Cette coïncidence entre la France de Juppé et l’Amérique selon Bush, embarrassa suffisamment le politologue français Zaki Laïdi pour qu’il nous explique sans trop convaincre, que le soutien français à la révolution démocratique arabe n’avait rien, mais vraiment rien à voir avec les néo-conservateurs américains : « ceux-ci avaient essayé d’imposer la démocratie » tandis que nous Français, surtout à gauche, « nous soutenons les efforts endogénes des démocrates arabes ». Soit. Toujours selon Laïdi, les néo-conservateurs américains imposeraient des changements de régime (Irak, Afghanistan) mais pas les Français… sauf en Libye. Alain Juppé s’en justifia en rappelant que dans le cas libyen, un changement de régime était légitimé par le droit international puisque l’ONU (depuis une résolution de 2005) exigeait que les gouvernments protégent leur peuple tandis que Khadafi faisait l’inverse. Bon. Mais n’était-ce pas aussi le cas de Saddam Hussein ? Les historiens finiront-ils par reconnaître en George W. Bush un précurseur ? Allez savoir.
(Dessin de presse : René Le Honzec)
Seuls les « comités de transition » libyens venus en nombre de Benghazi m’ont semblé réciter un texte trop bien préparé : leur porte-parole, une femme portant foulard, guettait l’approbation d’un homme plus âgé qui la surveillait depuis la salle. Mais enfin, elle nous assura que sans l’OTAN, Benghazi aurait été rasé.
Plusieurs représentants des partis islamiques de Tunisie et d’Égypte (Nahda et Frères musulmans) ont protesté contre leur diabolisation et se sont engagés à respecter les régles de la démocratie laïque. Mohamed Ben Salem de retour en Tunisie après vingt ans d’exil en France a déclaré que son parti Nahda présenterait autant de femmes que d’hommes aux élections. « Nous vous étonnerons », a -t-il déclaré. Ce à quoi Juppé a répondu « Chiche ! » et a demandé aux ambassadeurs de France présents de dialoguer désormais avec tous, y compris les islamistes dans les pays arabes.
Une absence remarquée : l’Algérie. Il n’en fut pas question, elle n’était représentée ni par ses dirigeants ni par ses opposants. Le cadavre dans le placard. Regrettable omerta.
Invité à ce colloque, j’ai comparé la chute du Mur de Berlin avec la chute du Mur de la peur dans les dictatures arabes : en 1989, l’empire soviétique a disparu et en 2011, l’orientalisme est mort, cette idéologie qui enfermait les Arabes dans le cliché de la dépendance. Bouazizi aura été le Jan Palach arabe, sacrifice fondateur de mondes nouveaux.

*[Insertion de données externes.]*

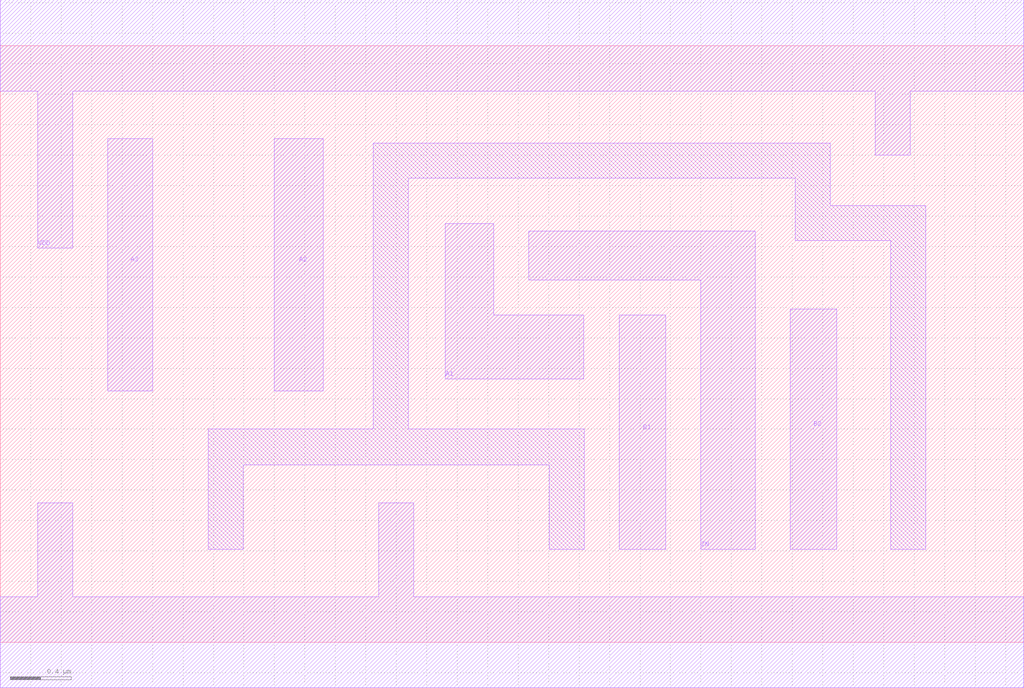
<source format=lef>
# Copyright 2022 GlobalFoundries PDK Authors
#
# Licensed under the Apache License, Version 2.0 (the "License");
# you may not use this file except in compliance with the License.
# You may obtain a copy of the License at
#
#      http://www.apache.org/licenses/LICENSE-2.0
#
# Unless required by applicable law or agreed to in writing, software
# distributed under the License is distributed on an "AS IS" BASIS,
# WITHOUT WARRANTIES OR CONDITIONS OF ANY KIND, either express or implied.
# See the License for the specific language governing permissions and
# limitations under the License.

MACRO gf180mcu_fd_sc_mcu7t5v0__oai32_1
  CLASS core ;
  FOREIGN gf180mcu_fd_sc_mcu7t5v0__oai32_1 0.0 0.0 ;
  ORIGIN 0 0 ;
  SYMMETRY X Y ;
  SITE GF018hv5v_mcu_sc7 ;
  SIZE 6.72 BY 3.92 ;
  PIN A1
    DIRECTION INPUT ;
    ANTENNAGATEAREA 1.102 ;
    PORT
      LAYER METAL1 ;
        POLYGON 2.92 1.73 3.83 1.73 3.83 2.15 3.24 2.15 3.24 2.75 2.92 2.75  ;
    END
  END A1
  PIN A2
    DIRECTION INPUT ;
    ANTENNAGATEAREA 1.102 ;
    PORT
      LAYER METAL1 ;
        POLYGON 1.8 1.65 2.12 1.65 2.12 3.31 1.8 3.31  ;
    END
  END A2
  PIN A3
    DIRECTION INPUT ;
    ANTENNAGATEAREA 1.102 ;
    PORT
      LAYER METAL1 ;
        POLYGON 0.705 1.65 1 1.65 1 3.31 0.705 3.31  ;
    END
  END A3
  PIN B1
    DIRECTION INPUT ;
    ANTENNAGATEAREA 1.102 ;
    PORT
      LAYER METAL1 ;
        POLYGON 4.065 0.61 4.37 0.61 4.37 2.15 4.065 2.15  ;
    END
  END B1
  PIN B2
    DIRECTION INPUT ;
    ANTENNAGATEAREA 1.102 ;
    PORT
      LAYER METAL1 ;
        POLYGON 5.185 0.61 5.49 0.61 5.49 2.19 5.185 2.19  ;
    END
  END B2
  PIN ZN
    DIRECTION OUTPUT ;
    ANTENNADIFFAREA 1.3048 ;
    PORT
      LAYER METAL1 ;
        POLYGON 3.47 2.38 4.6 2.38 4.6 0.61 4.955 0.61 4.955 2.7 3.47 2.7  ;
    END
  END ZN
  PIN VDD
    DIRECTION INOUT ;
    USE power ;
    SHAPE ABUTMENT ;
    PORT
      LAYER METAL1 ;
        POLYGON 0 3.62 0.245 3.62 0.245 2.59 0.475 2.59 0.475 3.62 5.745 3.62 5.745 3.2 5.975 3.2 5.975 3.62 6.075 3.62 6.72 3.62 6.72 4.22 6.075 4.22 0 4.22  ;
    END
  END VDD
  PIN VSS
    DIRECTION INOUT ;
    USE ground ;
    SHAPE ABUTMENT ;
    PORT
      LAYER METAL1 ;
        POLYGON 0 -0.3 6.72 -0.3 6.72 0.3 2.715 0.3 2.715 0.915 2.485 0.915 2.485 0.3 0.475 0.3 0.475 0.915 0.245 0.915 0.245 0.3 0 0.3  ;
    END
  END VSS
  OBS
      LAYER METAL1 ;
        POLYGON 2.68 3.05 5.22 3.05 5.22 2.64 5.845 2.64 5.845 0.61 6.075 0.61 6.075 2.87 5.45 2.87 5.45 3.28 2.45 3.28 2.45 1.4 1.365 1.4 1.365 0.61 1.595 0.61 1.595 1.165 3.605 1.165 3.605 0.61 3.835 0.61 3.835 1.4 2.68 1.4  ;
  END
END gf180mcu_fd_sc_mcu7t5v0__oai32_1

</source>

À ceux qui dans la salle, s’inquiétérent d’un afflux d’immigrés provoqué par ces révolutions, l’islamologue François Burgat a fait valoir que la démocratie et le développement qu’elle devrait engendrer dans le monde arabe, pourraient à terme, conduire un flux de retour vers le sud de la Méditerranée. Bien vu. Et en tout cas, bien espéré.